_YOUR GOAL:_ Repeat only the stretch of lines below that runs from the line with "the man holding sign at (577, 59, 699, 387)" through the line with "referee, 7445", unaltered.

_RECORDS SUPPLIED:_
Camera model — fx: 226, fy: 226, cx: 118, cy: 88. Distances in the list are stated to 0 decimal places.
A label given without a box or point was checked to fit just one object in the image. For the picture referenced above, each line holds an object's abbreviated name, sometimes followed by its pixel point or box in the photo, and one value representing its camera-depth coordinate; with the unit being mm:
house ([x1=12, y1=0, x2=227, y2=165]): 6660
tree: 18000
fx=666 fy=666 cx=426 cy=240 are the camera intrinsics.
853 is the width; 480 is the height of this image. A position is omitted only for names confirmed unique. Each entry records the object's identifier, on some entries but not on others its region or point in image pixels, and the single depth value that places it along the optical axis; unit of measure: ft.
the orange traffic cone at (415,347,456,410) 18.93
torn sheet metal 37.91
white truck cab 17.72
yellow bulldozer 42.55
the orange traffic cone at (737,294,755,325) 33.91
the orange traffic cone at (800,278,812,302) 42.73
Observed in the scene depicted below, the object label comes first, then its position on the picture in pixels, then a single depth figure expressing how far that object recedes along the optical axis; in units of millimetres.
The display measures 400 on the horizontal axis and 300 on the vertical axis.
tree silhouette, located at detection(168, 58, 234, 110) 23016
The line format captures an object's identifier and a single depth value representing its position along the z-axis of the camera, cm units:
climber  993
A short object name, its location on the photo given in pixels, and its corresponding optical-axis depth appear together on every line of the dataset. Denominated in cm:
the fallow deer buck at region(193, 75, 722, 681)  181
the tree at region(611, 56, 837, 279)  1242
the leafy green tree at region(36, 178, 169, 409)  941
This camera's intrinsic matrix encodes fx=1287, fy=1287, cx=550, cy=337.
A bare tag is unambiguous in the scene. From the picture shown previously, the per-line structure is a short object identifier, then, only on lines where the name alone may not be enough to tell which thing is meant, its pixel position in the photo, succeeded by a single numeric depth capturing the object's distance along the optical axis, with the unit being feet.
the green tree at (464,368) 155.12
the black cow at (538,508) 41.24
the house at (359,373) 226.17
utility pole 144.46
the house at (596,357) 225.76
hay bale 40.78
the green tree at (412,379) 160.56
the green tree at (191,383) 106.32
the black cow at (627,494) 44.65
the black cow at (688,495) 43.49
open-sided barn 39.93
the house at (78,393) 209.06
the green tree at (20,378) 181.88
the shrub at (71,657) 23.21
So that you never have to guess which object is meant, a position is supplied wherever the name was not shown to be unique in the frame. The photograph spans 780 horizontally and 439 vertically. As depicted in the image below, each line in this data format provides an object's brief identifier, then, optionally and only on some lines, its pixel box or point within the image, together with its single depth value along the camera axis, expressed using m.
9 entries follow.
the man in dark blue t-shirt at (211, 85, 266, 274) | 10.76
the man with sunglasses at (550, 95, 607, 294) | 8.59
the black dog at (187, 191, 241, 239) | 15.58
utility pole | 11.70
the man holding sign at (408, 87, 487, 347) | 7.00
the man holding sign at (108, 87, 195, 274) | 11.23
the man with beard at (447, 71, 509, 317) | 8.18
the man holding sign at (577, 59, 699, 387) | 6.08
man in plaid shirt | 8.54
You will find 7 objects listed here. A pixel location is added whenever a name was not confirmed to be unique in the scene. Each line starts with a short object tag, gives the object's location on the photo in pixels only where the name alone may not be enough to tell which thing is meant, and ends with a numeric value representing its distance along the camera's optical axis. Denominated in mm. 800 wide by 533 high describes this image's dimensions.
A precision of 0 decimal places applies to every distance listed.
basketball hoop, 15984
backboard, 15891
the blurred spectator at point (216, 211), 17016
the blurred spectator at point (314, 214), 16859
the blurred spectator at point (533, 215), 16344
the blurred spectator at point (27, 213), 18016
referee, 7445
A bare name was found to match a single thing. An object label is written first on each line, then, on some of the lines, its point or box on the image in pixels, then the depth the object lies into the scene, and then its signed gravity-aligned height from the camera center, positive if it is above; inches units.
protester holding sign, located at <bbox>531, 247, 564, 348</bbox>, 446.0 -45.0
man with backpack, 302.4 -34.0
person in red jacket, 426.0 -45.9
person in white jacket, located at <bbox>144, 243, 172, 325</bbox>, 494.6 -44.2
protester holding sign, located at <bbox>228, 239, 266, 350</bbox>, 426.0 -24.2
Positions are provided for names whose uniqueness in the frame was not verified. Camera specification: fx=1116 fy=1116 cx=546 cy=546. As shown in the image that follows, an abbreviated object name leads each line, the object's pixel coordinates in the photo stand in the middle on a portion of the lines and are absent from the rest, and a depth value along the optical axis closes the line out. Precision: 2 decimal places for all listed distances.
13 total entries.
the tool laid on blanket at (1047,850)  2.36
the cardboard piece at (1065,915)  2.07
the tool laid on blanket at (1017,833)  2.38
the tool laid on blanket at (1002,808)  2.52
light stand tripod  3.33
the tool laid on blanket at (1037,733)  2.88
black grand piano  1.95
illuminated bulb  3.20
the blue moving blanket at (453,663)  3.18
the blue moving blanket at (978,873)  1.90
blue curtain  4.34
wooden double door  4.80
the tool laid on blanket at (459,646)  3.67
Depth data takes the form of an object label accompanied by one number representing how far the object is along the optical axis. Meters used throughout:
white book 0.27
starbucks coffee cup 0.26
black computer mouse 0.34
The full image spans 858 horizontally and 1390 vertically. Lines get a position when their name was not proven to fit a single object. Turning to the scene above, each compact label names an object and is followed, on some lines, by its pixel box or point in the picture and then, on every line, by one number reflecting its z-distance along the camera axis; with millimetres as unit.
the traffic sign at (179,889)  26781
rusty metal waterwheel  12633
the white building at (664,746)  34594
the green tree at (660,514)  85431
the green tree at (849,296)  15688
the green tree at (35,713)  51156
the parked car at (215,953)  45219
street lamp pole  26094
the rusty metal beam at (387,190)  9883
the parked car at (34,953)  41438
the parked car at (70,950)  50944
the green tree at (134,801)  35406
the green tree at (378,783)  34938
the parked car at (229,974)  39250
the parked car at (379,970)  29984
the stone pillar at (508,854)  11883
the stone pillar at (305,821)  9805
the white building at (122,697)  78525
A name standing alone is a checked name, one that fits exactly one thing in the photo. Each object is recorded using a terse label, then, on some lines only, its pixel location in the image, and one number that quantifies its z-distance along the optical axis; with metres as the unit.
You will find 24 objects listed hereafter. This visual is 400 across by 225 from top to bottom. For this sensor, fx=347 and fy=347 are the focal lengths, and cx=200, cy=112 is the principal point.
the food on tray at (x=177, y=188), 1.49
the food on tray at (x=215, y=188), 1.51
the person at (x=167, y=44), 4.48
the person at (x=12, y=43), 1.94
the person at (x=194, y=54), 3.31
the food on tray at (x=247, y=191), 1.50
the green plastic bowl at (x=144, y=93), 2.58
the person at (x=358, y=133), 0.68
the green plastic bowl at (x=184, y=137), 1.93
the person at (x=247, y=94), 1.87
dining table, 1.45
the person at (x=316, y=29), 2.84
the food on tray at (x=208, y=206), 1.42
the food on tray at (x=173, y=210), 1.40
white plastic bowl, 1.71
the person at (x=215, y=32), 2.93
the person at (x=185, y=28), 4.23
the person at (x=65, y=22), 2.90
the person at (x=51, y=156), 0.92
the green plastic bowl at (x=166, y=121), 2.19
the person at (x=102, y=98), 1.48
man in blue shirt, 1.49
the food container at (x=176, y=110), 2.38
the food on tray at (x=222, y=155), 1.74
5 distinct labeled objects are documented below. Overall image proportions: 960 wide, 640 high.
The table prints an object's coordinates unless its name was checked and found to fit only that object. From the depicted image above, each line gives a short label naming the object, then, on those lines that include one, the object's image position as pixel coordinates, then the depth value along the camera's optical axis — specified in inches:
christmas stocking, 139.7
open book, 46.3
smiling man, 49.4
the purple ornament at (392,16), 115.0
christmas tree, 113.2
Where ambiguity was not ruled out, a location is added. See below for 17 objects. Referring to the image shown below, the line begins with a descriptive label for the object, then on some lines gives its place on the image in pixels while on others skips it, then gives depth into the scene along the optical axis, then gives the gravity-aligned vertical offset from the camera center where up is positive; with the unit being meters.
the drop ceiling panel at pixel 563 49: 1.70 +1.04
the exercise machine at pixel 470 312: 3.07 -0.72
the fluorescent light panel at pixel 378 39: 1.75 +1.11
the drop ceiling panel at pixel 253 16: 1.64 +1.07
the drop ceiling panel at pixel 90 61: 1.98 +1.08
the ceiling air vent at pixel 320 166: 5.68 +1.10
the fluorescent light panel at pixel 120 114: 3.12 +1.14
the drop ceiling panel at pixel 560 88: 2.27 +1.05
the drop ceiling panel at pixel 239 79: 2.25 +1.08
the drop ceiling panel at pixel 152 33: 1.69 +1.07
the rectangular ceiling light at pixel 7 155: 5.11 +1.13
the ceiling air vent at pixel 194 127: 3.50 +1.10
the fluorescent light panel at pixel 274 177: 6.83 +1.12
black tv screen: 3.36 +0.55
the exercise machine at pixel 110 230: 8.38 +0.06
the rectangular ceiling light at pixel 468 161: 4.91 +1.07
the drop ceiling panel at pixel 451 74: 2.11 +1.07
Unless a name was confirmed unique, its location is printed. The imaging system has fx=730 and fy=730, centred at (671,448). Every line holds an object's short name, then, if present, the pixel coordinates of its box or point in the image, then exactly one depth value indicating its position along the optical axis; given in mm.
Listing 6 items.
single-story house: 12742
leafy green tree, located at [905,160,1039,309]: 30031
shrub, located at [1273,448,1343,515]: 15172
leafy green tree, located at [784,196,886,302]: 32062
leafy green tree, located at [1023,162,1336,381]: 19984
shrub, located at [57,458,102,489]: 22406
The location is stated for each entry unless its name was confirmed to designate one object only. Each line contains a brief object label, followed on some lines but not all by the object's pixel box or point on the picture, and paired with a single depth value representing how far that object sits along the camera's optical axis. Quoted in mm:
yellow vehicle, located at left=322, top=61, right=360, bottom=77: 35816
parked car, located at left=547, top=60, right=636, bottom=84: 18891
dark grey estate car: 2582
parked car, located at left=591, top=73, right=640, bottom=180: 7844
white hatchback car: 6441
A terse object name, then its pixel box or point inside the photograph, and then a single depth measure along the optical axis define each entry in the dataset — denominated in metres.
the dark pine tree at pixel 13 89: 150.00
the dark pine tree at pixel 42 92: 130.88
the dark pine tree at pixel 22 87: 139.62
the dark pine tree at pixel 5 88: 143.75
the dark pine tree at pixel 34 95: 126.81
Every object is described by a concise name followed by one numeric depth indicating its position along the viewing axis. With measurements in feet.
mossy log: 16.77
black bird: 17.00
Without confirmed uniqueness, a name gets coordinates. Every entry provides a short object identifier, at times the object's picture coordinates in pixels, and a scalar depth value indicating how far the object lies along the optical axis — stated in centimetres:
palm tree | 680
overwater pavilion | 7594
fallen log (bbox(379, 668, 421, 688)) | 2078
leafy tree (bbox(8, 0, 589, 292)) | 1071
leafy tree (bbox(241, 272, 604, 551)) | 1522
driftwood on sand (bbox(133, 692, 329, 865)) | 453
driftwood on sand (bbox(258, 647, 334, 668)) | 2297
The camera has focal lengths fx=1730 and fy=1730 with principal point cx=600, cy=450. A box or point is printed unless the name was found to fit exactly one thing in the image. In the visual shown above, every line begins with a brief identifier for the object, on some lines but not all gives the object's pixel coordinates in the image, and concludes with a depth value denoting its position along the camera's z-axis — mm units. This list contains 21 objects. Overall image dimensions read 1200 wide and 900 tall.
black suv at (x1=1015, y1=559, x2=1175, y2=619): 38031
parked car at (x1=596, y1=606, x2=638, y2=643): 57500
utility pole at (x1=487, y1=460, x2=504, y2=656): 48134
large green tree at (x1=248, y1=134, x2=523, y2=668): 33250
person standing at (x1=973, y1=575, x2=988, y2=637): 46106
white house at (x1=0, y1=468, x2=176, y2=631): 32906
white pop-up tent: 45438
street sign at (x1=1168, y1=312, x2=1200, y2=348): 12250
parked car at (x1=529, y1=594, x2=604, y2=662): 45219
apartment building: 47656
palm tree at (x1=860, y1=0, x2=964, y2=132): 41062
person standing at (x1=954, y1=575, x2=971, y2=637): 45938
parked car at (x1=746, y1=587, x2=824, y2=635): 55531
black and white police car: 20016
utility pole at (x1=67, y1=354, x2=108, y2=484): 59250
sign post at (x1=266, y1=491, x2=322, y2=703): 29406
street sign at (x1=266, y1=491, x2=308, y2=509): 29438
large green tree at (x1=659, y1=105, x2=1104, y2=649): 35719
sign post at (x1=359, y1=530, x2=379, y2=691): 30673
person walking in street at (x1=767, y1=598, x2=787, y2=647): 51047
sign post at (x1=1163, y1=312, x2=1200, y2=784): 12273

_PROBLEM SOLUTION:_
the man holding sign at (577, 59, 699, 387) | 6.08
man in plaid shirt | 8.54
You will find 7 objects listed here. A pixel location is added whenever a name was not confirmed to be unique in the scene. Each line starts with a short object tag, gives the object's location on the photo in pixels only where the name alone may not be enough to tell which thing is meant, and ends with a numeric value representing its distance along the camera's optical axis. Denominated in mm. 800 wide by 533 high describes this image's dimensions.
A precision of 0 decimal places applies to every distance listed.
basketball hoop, 15984
backboard, 15891
the blurred spectator at point (216, 211), 17016
the blurred spectator at point (314, 214), 16859
the blurred spectator at point (533, 215), 16344
the blurred spectator at point (27, 213), 18016
referee, 7445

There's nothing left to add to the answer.